On the night of March 10, 1945, a massive shadow of death fell over Tokyo, Japan. Over 300 B-29 Superfortress bombers belonging to the U.S. Army Air Forces (USAAF) penetrated at low altitude and began dropping thousands of tons of napalm bombs (M69 incendiary bombs).
This marked the beginning of the Tokyo Firebombing (Operation Meetinghouse). It served as a powerful warning to Japan’s leadership that the war’s end was imminent. Simultaneously, it altered the course of World War II and stands recorded as one of the most devastating air raids in human history.
Until then, the U.S. had insisted on daytime precision bombing targeting military factories, but jet streams and worsening weather conditions yielded limited results. Consequently, General Curtis LeMay completely revised the strategy. He adopted a scorched-earth strategy, exploiting the characteristic dense concentration of wooden buildings in Japanese cities: dropping incendiary bombs at low altitude during nighttime to burn entire cities to the ground.
The primary target of the air raid was the densely populated Shitamachi district east of Tokyo. The incendiary bombs released a sticky gel-like fuel upon contact with buildings, igniting unquenchable fires. Gusts reaching 40 km/h (about 25 mph) fueled the flames into a massive firestorm, consuming oxygen and heating the atmosphere to over 1,000 degrees Celsius (about 1,832 Fahrenheit).
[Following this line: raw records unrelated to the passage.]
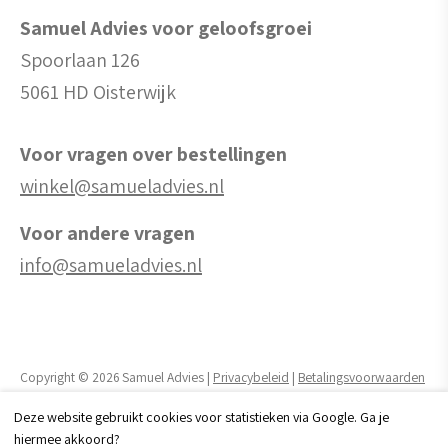
Samuel Advies voor geloofsgroei
Spoorlaan 126
5061 HD Oisterwijk
Voor vragen over bestellingen
winkel@samueladvies.nl
Voor andere vragen
info@samueladvies.nl
Copyright © 2026 Samuel Advies |
Privacybeleid
|
Betalingsvoorwaarden
Deze website gebruikt cookies voor statistieken via Google. Ga je
Realisatie website door:
Webheld.nl
hiermee akkoord?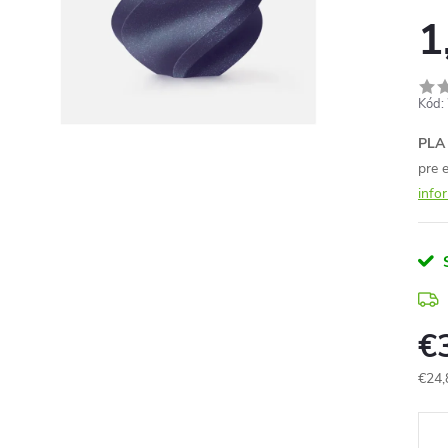
1
Kód:
PLA 
pre e
info
€
€24,
Jedn
cena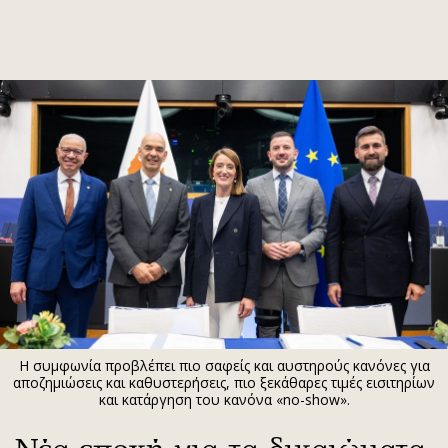
ΕΓΓΡΑΦΗ
ΕΙΣΟΔΟΣ
ΚΑΤΗΓΟΡΙΕΣ
ΣΥΝΔΕΣΗ
Κύπρος
Απόψεις
Παιδεία
Αρθρογραφία
Υγεία
The Hill
Πολιτική
Υγεία
Βουλευτικές 2026
Αγγελίες
Εκλογές 2024
Ενοικιάζονται
Η συμφωνία προβλέπει πιο σαφείς και αυστηρούς κανόνες για
Προεδρικές 2023
Πωλούνται
αποζημιώσεις και καθυστερήσεις, πιο ξεκάθαρες τιμές εισιτηρίων
και κατάργηση του κανόνα «no-show».
Δημοσκοπήσεις
Ζητούν εργασία
Διπλωματία
Θέσεις εργασίας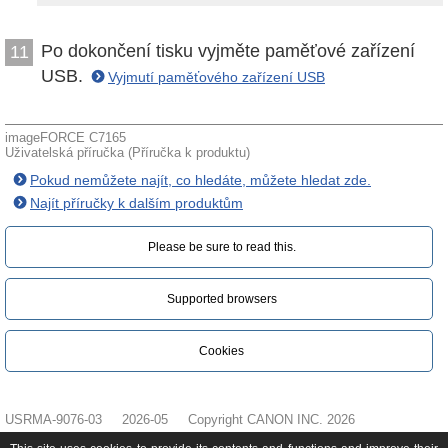
Po dokončení tisku vyjměte paměťové zařízení
11
USB.
Vyjmutí paměťového zařízení USB
imageFORCE C7165
Uživatelská příručka (Příručka k produktu)
Pokud nemůžete najít, co hledáte, můžete hledat zde.
Najít příručky k dalším produktům
Please be sure to read this.‎
Supported browsers
Cookies
USRMA-9076-03
2026-05
Copyright CANON INC. 2026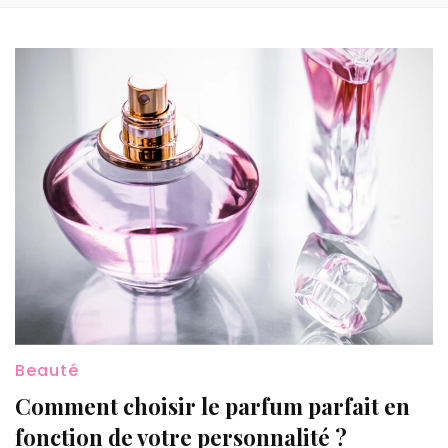
Beauté
Comment choisir le parfum parfait en
fonction de votre personnalité ?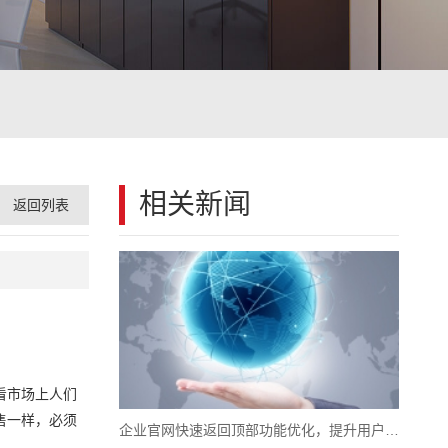
相关新闻
返回列表
看市场上人们
售一样，必须
企业官网快速返回顶部功能优化，提升用户操作体验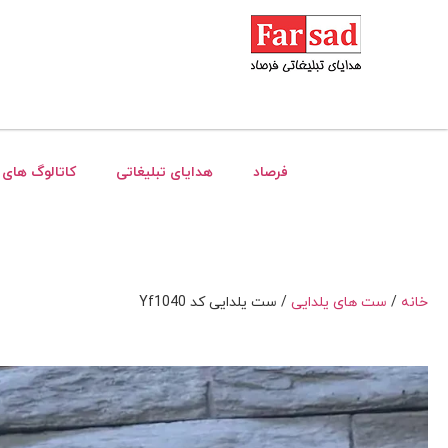
فرصاد
هدایای تبلیغاتی
کاتالوگ های 
خانه
/
ست های یلدایی
/ ست یلدایی کد Yf1040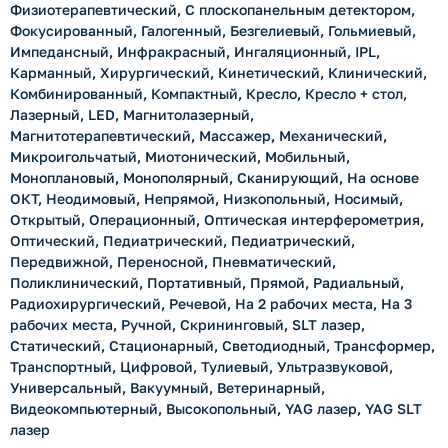
Физиотерапевтический, С плоскопанельным детектором,
Фокусированный, Галогенный, Безгелиевый, Гольмиевый,
Импедансный, Инфракрасный, Ингаляционный, IPL,
Карманный, Хирургический, Кинетический, Клинический,
Комбинированный, Компактный, Кресло, Кресло + стол,
Лазерный, LED, Магнитолазерный,
Магнитотерапевтический, Массажер, Механический,
Микроигольчатый, Миотонический, Мобильный,
Моноплановый, Монополярный, Сканирующий, На основе
ОКТ, Неодимовый, Непрямой, Низкопольный, Носимый,
Открытый, Операционный, Оптическая интерферометрия,
Оптический, Педиатрический, Педиатрический,
Передвижной, Переносной, Пневматический,
Поликлинический, Портативный, Прямой, Радиальный,
Радиохирургический, Речевой, На 2 рабочих места, На 3
рабочих места, Ручной, Скрининговый, SLT лазер,
Статический, Стационарный, Светодиодный, Трансформер,
Транспортный, Цифровой, Тулиевый, Ультразвуковой,
Универсальный, Вакуумный, Ветеринарный,
Видеокомпьютерный, Высокопольный, YAG лазер, YAG SLT
лазер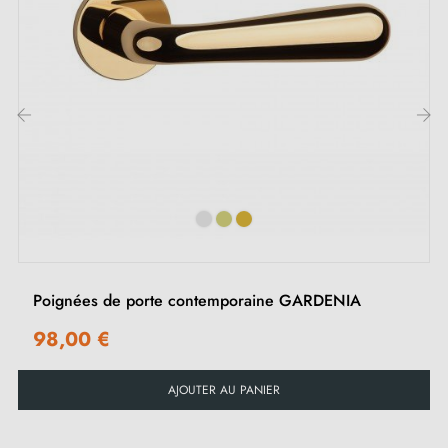
commande pour nous permettre d’adapter le kit de
montage à vos besoins.
‹
›
Poignées de porte contemporaine GARDENIA
98,00 €
AJOUTER AU PANIER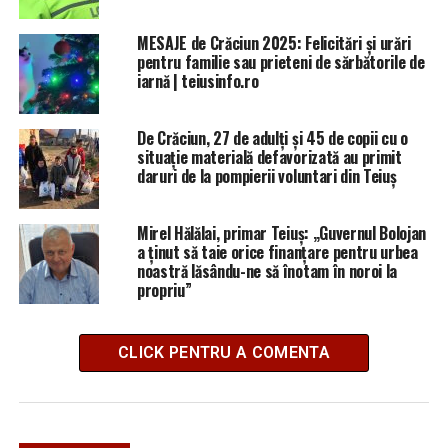
MESAJE de Crăciun 2025: Felicitări și urări
pentru familie sau prieteni de sărbătorile de
iarnă | teiusinfo.ro
De Crăciun, 27 de adulți și 45 de copii cu o
situație materială defavorizată au primit
daruri de la pompierii voluntari din Teiuș
Mirel Hălălai, primar Teiuș: „Guvernul Bolojan
a ținut să taie orice finanțare pentru urbea
noastră lăsându-ne să înotam în noroi la
propriu”
CLICK PENTRU A COMENTA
Citizens who jumped into rivers lost their lives in the boiling water, while those who sought refuge in basements suffocated to death. In a single night, approximately 100,000 people perished, and over a million were displaced. Roughly one-quarter of Tokyo’s city center was reduced to complete ashes.
While the Tokyo firebombing crippled Japan’s war-making capabilities, it was not free from moral criticism as a massacre of civilians. Even LeMay, who led the operation, remarked that if they lose this war, they will be tried as war criminals. Furthermore, it served as a prelude to the atomic bombings of Hiroshima and Nagasaki later that same August.